What makes the memoir so compelling is that it is also a love story, a beautiful and sometimes tragic tale about Jeanne's coming to terms with the first great love of her life, Rachel--alongside of her concomitant dedication to a fledgling concept, a lesbian and gay civil rights movement, in which she was becoming a leader. This sweeping memoir depicts a young activist torn between her personal life and political goals. One of the unusual things about her writing is the vivid way she brings scenes alive with dialogue. They are like overhearing conversations with friends, lovers, and other famous activists.
Cordova was a journalist, an activist, and a lover who, like others in her generation, believed, that polyamory and non-monogamous relationships could work. She has the courage to open up her private life, the strengths and weaknesses, internal pains, and mistakes that took her to dark places -- and her expert writing ability takes us every step along the way.
This book, novelized non-fiction, is a major literary accomplishment.
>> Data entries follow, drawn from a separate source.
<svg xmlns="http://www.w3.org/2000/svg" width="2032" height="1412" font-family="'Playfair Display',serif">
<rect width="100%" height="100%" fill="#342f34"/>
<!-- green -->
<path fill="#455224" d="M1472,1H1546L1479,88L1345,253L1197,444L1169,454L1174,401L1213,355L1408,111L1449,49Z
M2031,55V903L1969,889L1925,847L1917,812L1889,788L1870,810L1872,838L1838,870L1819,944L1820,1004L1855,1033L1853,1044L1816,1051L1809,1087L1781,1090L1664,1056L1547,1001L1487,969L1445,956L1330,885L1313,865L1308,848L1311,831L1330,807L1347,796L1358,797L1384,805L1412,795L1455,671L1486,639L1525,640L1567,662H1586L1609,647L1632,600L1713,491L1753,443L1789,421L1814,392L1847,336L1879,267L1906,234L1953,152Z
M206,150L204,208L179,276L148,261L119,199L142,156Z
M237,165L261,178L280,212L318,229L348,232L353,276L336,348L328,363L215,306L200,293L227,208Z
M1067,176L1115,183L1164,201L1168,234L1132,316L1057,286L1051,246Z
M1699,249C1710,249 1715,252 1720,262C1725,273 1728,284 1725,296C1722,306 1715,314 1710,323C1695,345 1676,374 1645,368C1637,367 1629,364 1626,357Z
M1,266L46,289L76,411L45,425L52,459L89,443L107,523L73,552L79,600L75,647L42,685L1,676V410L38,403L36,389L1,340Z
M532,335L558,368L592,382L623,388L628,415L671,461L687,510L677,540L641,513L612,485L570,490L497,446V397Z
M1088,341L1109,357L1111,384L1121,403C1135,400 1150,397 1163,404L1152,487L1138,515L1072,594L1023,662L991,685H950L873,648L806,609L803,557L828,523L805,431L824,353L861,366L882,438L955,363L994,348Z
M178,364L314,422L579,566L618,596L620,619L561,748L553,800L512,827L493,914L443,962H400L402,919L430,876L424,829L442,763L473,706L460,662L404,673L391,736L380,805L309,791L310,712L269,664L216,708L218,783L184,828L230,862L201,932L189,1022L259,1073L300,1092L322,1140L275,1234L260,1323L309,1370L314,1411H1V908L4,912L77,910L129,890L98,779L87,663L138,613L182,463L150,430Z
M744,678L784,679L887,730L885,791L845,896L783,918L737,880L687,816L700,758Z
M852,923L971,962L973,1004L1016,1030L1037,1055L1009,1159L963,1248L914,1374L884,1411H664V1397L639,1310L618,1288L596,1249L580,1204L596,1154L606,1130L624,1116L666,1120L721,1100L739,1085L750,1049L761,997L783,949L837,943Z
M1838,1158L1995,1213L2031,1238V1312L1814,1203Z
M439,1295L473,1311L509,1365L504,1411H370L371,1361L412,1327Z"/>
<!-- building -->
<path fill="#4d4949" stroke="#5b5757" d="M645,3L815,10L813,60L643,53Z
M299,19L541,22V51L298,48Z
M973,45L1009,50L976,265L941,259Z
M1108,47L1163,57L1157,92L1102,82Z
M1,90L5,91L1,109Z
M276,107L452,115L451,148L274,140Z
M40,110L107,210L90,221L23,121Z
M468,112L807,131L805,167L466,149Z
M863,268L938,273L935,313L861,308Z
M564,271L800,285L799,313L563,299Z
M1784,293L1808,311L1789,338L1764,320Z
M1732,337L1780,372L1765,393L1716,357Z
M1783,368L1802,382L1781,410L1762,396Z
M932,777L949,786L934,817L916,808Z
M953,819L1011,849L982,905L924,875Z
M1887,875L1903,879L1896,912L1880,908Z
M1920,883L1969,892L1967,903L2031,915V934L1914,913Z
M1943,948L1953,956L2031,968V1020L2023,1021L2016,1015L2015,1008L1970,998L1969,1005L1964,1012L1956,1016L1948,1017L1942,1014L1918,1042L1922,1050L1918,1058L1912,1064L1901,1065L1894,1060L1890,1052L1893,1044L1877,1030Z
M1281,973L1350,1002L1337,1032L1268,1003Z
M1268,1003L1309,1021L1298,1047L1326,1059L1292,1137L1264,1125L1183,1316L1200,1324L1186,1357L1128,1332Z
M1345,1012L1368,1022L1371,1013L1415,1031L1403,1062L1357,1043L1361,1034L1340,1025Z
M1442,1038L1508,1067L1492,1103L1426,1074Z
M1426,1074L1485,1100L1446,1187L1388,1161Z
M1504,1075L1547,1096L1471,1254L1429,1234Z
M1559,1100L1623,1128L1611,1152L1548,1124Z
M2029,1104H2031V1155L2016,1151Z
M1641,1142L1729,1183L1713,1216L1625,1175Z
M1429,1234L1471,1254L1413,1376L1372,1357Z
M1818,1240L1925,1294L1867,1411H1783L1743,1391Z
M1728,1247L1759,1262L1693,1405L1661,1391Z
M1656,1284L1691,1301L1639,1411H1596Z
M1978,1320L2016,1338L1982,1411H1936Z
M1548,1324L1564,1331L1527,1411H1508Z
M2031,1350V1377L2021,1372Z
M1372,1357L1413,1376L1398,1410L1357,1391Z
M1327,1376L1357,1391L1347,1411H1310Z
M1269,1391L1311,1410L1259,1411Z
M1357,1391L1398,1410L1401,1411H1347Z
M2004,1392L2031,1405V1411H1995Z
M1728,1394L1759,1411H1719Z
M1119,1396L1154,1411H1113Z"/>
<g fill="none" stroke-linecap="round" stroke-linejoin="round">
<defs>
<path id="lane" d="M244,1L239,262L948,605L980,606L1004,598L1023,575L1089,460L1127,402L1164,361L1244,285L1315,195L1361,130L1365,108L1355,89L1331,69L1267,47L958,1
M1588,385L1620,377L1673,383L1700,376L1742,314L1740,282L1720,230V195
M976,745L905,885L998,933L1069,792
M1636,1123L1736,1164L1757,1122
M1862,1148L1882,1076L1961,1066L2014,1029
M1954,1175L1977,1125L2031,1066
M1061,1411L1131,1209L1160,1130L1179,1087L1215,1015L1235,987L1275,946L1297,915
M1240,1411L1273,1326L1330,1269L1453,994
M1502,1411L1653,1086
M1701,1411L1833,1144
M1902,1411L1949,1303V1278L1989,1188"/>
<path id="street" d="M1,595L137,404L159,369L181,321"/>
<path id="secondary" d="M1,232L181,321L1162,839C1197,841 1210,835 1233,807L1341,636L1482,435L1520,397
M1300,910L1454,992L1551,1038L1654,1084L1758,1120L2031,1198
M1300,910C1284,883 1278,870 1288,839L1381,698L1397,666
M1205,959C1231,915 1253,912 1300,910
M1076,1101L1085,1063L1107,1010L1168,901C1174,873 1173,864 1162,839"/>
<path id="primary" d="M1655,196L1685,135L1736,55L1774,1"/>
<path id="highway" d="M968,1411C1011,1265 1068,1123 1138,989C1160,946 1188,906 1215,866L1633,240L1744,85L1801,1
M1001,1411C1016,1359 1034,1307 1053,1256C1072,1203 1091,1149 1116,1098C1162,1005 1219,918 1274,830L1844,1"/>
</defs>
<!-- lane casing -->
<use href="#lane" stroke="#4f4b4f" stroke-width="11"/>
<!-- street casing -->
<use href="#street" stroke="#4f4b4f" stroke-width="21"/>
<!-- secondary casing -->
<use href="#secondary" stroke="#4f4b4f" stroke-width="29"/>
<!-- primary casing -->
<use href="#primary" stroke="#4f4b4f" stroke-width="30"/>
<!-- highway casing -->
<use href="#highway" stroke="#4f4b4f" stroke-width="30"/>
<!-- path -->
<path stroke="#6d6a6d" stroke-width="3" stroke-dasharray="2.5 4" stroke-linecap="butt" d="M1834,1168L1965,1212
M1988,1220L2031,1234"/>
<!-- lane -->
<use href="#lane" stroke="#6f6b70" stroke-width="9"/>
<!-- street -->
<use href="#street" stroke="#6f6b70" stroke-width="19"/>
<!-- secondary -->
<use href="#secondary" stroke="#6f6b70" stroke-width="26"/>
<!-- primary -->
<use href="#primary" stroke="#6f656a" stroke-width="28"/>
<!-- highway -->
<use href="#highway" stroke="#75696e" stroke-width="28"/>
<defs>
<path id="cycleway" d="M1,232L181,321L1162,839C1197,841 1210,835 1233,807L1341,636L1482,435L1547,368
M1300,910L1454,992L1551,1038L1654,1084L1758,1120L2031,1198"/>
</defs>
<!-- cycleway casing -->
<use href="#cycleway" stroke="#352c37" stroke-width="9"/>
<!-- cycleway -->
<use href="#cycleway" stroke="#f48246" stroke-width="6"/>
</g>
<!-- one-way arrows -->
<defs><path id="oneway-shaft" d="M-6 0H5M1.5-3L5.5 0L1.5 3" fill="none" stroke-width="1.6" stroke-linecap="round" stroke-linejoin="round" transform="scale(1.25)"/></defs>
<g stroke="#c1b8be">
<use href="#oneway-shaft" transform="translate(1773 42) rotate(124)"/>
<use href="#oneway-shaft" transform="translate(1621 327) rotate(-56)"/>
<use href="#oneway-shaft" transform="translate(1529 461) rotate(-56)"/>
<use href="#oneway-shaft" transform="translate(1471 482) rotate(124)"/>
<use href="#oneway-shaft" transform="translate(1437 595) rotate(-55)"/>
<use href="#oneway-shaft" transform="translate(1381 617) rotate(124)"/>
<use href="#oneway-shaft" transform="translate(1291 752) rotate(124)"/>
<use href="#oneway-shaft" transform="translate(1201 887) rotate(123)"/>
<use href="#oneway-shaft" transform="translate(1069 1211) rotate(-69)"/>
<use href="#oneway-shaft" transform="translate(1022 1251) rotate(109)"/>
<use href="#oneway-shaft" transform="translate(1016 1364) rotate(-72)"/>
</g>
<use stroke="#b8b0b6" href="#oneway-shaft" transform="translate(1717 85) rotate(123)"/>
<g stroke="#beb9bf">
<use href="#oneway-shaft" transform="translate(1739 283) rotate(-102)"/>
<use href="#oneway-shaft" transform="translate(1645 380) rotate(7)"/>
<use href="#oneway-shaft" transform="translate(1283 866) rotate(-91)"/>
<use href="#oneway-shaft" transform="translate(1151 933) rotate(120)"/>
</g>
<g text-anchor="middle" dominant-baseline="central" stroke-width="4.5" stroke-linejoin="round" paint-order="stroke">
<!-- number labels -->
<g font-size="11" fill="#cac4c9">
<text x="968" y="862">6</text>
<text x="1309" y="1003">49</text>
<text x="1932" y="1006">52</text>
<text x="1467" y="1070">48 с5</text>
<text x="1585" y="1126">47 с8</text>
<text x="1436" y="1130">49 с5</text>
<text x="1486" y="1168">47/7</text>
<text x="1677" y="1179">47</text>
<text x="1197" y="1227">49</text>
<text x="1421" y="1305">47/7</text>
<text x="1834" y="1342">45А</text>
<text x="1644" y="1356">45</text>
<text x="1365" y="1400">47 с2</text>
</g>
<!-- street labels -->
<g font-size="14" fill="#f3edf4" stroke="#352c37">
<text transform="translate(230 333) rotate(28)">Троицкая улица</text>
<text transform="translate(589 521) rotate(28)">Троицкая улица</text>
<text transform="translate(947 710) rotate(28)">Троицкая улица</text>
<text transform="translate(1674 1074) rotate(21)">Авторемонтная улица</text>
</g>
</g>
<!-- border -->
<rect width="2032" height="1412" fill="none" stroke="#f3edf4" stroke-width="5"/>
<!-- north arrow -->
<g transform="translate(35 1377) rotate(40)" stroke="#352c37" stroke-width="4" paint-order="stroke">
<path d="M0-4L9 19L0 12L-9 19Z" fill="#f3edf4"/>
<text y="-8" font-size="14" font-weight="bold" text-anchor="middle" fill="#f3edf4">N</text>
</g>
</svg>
It should cross over into the mainstream because it is takes place at the nexus of the New Left, women's liberation, gay liberation, and the lesbian feminist movements -- a seldom written about time period, and an intersection that embroiled hundreds of thousands of Americans.
And of course everyone wants to read a great love story.
Cordova has written two previous books (Kicking The Habit, and Sexism; It's a Nasty Affair) and her essays have appeared in numerous award-winning LBGTQ anthologies, such as Lesbian Nuns, Breaking the Silence, and The Persistent Desire: A Femme-Butch Reader.
ROBIN
TYLER produced the main stages of the first three National LGBT Marches
on Washington, 25 Women's Music and Comedy Festivals,
and along with her wife, Diane Olson, was the first lesbian plaintiff in
the lawsuit that brought marriage equality to California.